• [TO-DO ITEM]:
Set every line of the data down again exactly, and keep the pictures out.

• [MATERIAL PROVIDED]:

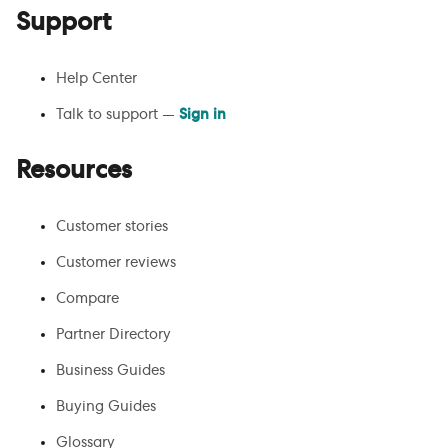
Support
Help Center
Talk to support —
Sign in
Resources
Customer stories
Customer reviews
Compare
Partner Directory
Business Guides
Buying Guides
Glossary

• [PROBLEM SOLUTION]:
Support
Help Center
Talk to support —
Sign in
Resources
Customer stories
Customer reviews
Compare
Partner Directory
Business Guides
Buying Guides
Glossary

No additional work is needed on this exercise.